The Court granted defendants’ motion to dismiss, finding that the complaint included “impermissible puzzle pleading.” According to the Court, plaintiffs filed a “186-page, 525-paragraph Complaint, of which 171 paragraphs spanning 80 pages are dedicated to reciting Defendants’ alleged statements during the Class Period,” and that, despite the length of the complaint, plaintiffs failed to adequately plead fraud with particularity. Rather, the Court found that the complaint merely contained lengthy block quotations from the Company’s public disclosures over a two-year period, followed by a “conclusory assertion that they were falsely made due to a laundry list of generalized reasons,” which does not meet the particularity requirements under the PSLRA. Nevertheless, the Court held that many of the challenged statements—such as that the Company was “on track to deliver on [its] plan for 2023”—constituted non-actionable corporate optimism or puffery, and that other challenged statements were inactionable opinions because they were prefaced with qualifiers like “we expect” and “we believe,” and therefore could not form the basis of an actionable misstatement or omission.
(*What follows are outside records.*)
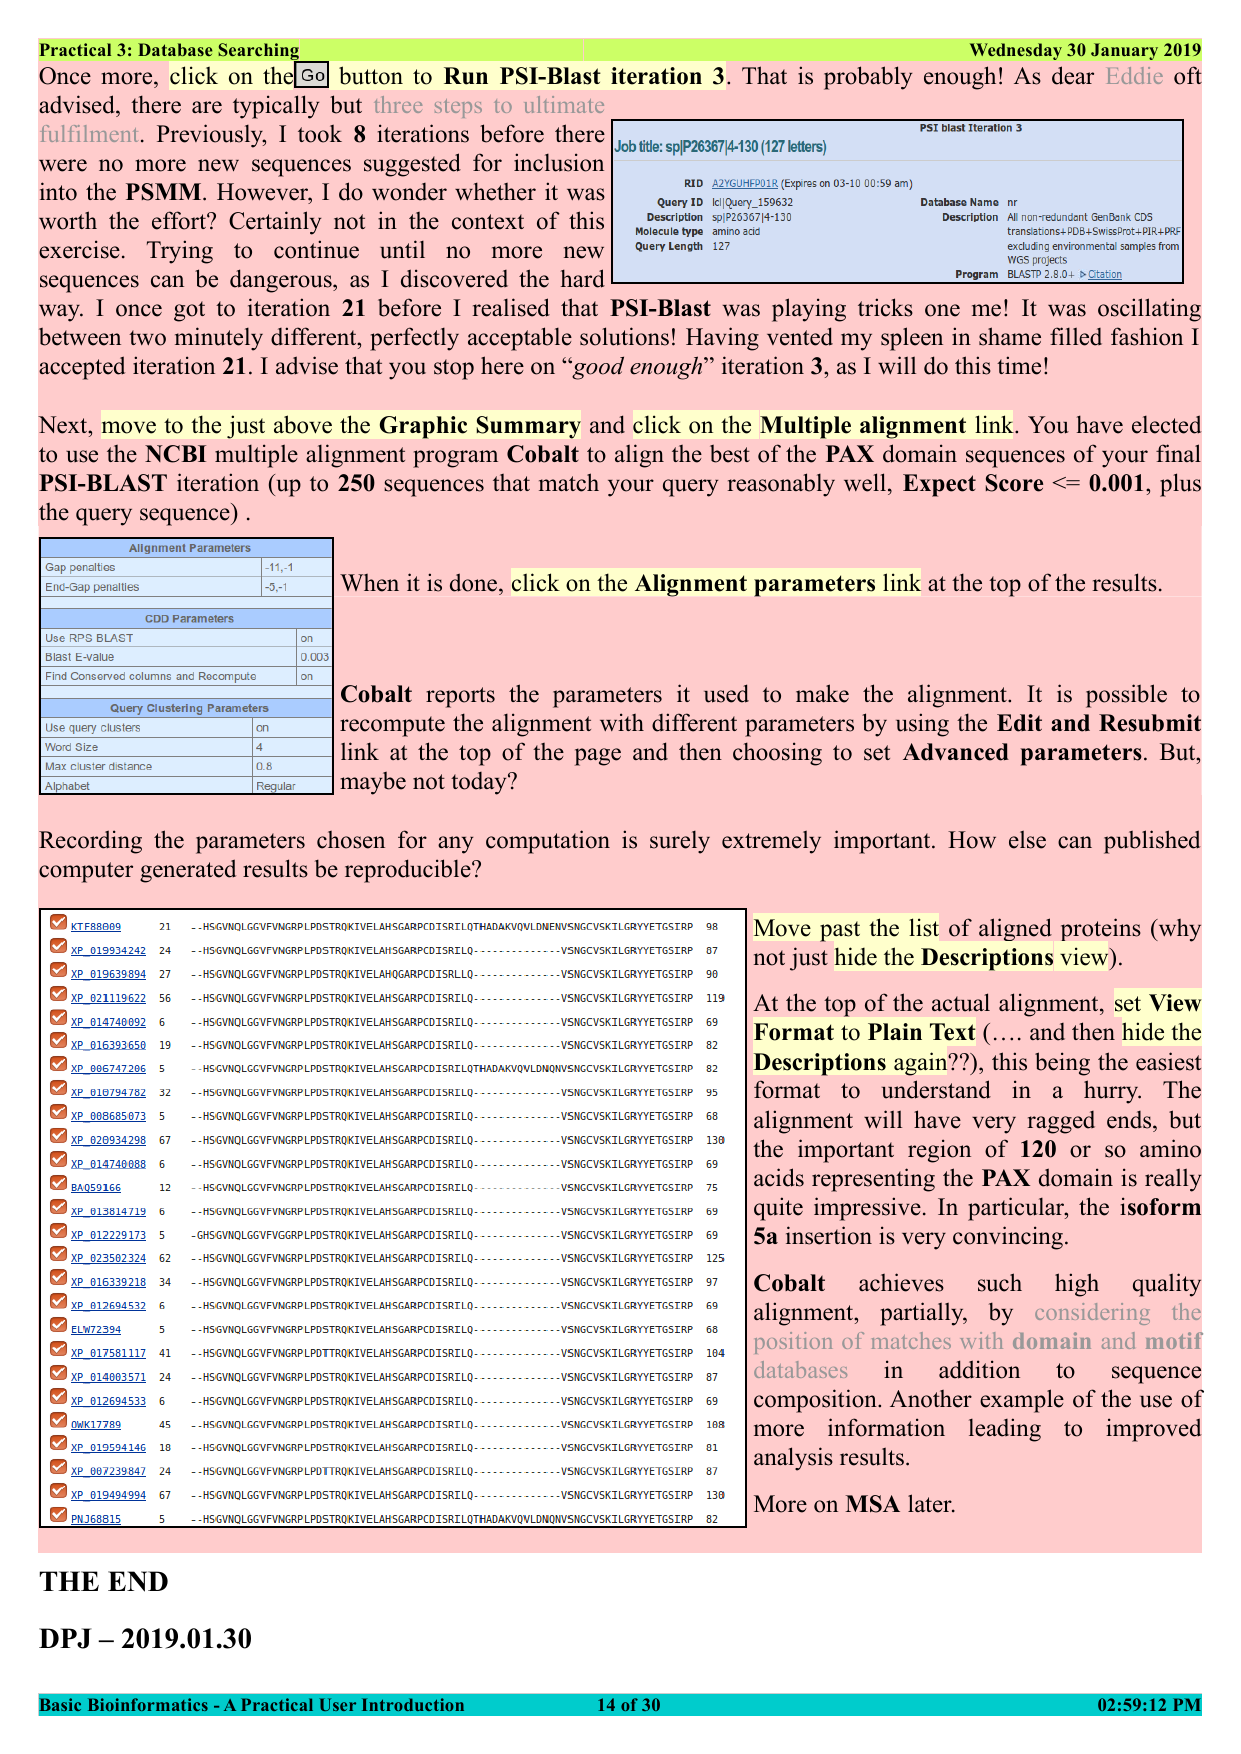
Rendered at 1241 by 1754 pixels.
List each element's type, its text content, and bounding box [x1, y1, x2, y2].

text More on MSA later. [747, 1489, 1202, 1518]
picture [41, 539, 332, 793]
text Move past the list of aligned proteins (why not just hide the Descriptions view). [747, 912, 1202, 971]
picture [613, 121, 1182, 282]
picture [41, 910, 745, 1526]
text When it is done, click on the Alignment parameters link at the top of the results. [334, 567, 1202, 596]
text Next, move to the just above the Graphic Summary and click on the Multiple alignment link. You have elected to use the NCBI multiple alignment program Cobalt to align the best of the PAX domain sequences of your final PSI-BLAST iteration (up to 250 sequences that match your query reasonably well, Expect Score <= 0.001, plus the query sequence) . [38, 410, 1202, 526]
text At the top of the actual alignment, set View Format to Plain Text (…. and then hide the Descriptions again??), this being the easiest format to understand in a hurry. The alignment will have very ragged ends, but the important region of 120 or so amino acids representing the PAX domain is really quite impressive. In particular, the isoform 5a insertion is very convincing. [747, 988, 1202, 1250]
text Cobalt achieves such high quality alignment, partially, by considering the position of matches with domain and motif databases in addition to sequence composition. Another example of the use of more information leading to improved analysis results. [747, 1267, 1202, 1471]
text THE END [38, 1564, 1202, 1598]
text Cobalt reports the parameters it used to make the alignment. It is possible to recompute the alignment with different parameters by using the Edit and Resubmit link at the top of the page and then choosing to set Advanced parameters. But, maybe not today? [334, 679, 1202, 795]
text Recording the parameters chosen for any computation is surely extremely important. How else can published computer generated results be reproducible? [38, 825, 1202, 883]
text DPJ – 2019.01.30 [38, 1622, 1202, 1655]
text Once more, click on the button to Run PSI-Blast iteration 3. That is probably enough! As dear Eddie oft advised, there are typically but three steps to ultimate fulfilment. Previously, I took 8 iterations before there were no more new sequences suggested for inclusion into the PSMM. However, I do wonder whether it was worth the effort? Certainly not in the context of this exercise. Trying to continue until no more new sequences can be dangerous, as I discovered the hard way. I once got to iteration 21 before I realised that PSI-Blast was playing tricks one me! It was oscillating between two minutely different, perfectly acceptable solutions! Having vented my spleen in shame filled fashion I accepted iteration 21. I advise that you stop here on “good enough” iteration 3, as I will do this time! [38, 61, 1202, 380]
picture [296, 63, 327, 86]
Turning to scienter, the Court rejected plaintiffs’ theory that the Company had motive to commit fraud to ensure it would continue raising capital, holding that this represents “nothing more than the ordinary motives possessed by virtually all corporate insiders.” The Court similarly rejected plaintiffs’ argument that defendants had a personal incentive to artificially inflate the Company’s stock price due to the Company’s compensation structure, because the desire for the corporation to keep stock prices high to increase officer compensation is common to all companies and therefore insufficient to establish a fraudulent motive. The Court further found that plaintiffs’ scienter allegations of conscious misbehavior or reckless disregard for the truth failed to contain the level of specificity necessary to meet the heightened pleading requirements for fraud, noting that plaintiffs failed to specifically allege through confidential witnesses or otherwise that defendants had access to or knowledge of any specific facts contrary to those set forth in the Company’s public statements.
Having found that plaintiffs failed to adequately plead an underlying Section 10(b) claim, the Court dismissed plaintiffs’ control person liability claims under Section 20(a).